Densetsu no koroshiya asks : Je vois. On m’a souvent traité de sale Coréen, ici. Ou de Chinetoque. Ou de pédé, aussi. Mais tous les gens qui l’ont fait sont morts.
Je pris un temps pour digérer l’info. Pédé... comment pouvait-on traiter ce mec de pédé ? Ok, d’un point de vue occidental, il devait avoir un petit quelque chose d’androgyne, mais de mon point de vue à moi, il se dégageait de lui quelque chose de vraiment masculin... mais de subtil, aussi, et de froid, cruel. Comme une lame. Et pourtant, je ne m’étais jamais senti aussi intime avec personne.
— Pas plus tard qu’hier, j’ai un collègue de la fac avec qui je suis allé boire un coup, et il a réservé dans un bar au téléphone en me décrivant comme un « gaijin », un étranger... ça m’a vraiment fait mal, parce que je me suis rendu compte que c’était comme ça qu’il me voyait : un gaijin. Il avait rien trouvé de mieux pour me décrire... Il aurait pu dire « le type aux cheveux orange », ou « le roux », je sais pas. Mais non. Un gaijin.
Pourquoi étais-je en train de raconter ma vie à ce type ? Mais c’était plus fort que moi. J’avais l’impression que lui, au moins, me comprenait. Le monde qu’il me laissait entrevoir était si riche, si réel... plus coloré que celui dans lequel j’évoluais, avec ses particules radioactives suspendues dans l’air, ses immeubles anonymes et cette chape de plomb qu’on appelait ciel.

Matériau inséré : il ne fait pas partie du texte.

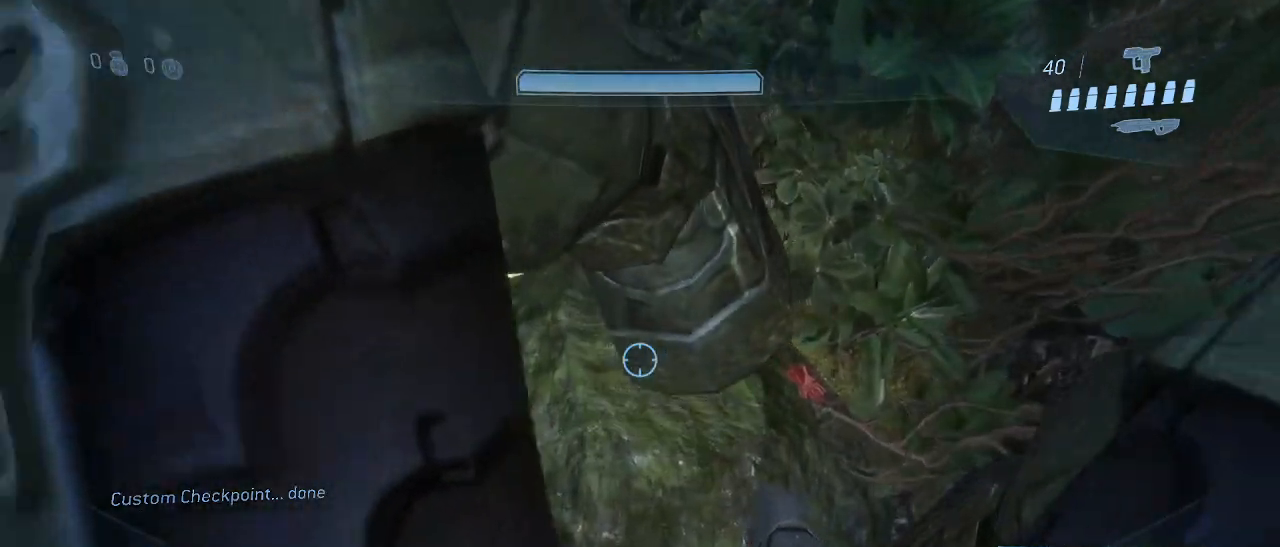
{"keys": [], "mouse": [], "events": [[267, "shift", "up"], [267, "space", "down"], [450, "space", "up"]]}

Le monde d’Intyin était souterrain, mais lumineux. Il était violent et pur comme le sang, le combat dans des cages en fer. Je le voyais se battre contre les autres détenus dans les terribles prisons chinoises, s’enfuir avec son uniforme de taulard sur le dos et traverser un bras de mer à la nage, avant de s’accrocher à la carcasse rouillée d’un énorme cargo de marchandise et de s’y hisser, à moitié mort. Il me parlait de son frère, qui, lui, n’avait survécu à la traversée. Ce n’était pas son vrai frère. Plutôt un frère de sang, entre l’amant et le meilleur ami, comme cela existe sur le continent. Il avait été abattu lors de la fuite, et seul Intyin avait pu arriver au Japon.
Mais je ne l’ai pas retrouvé, me disait-il. Retrouvé ? Évidemment. Il n’y avait aucune chance pour que ça arrive. Mais lorsque j’en fis la remarque à Intyin, il l’ignora.
Le Japon est l’île des morts, posta-t-il plus tard. Il n'y a plus assez de place en enfer.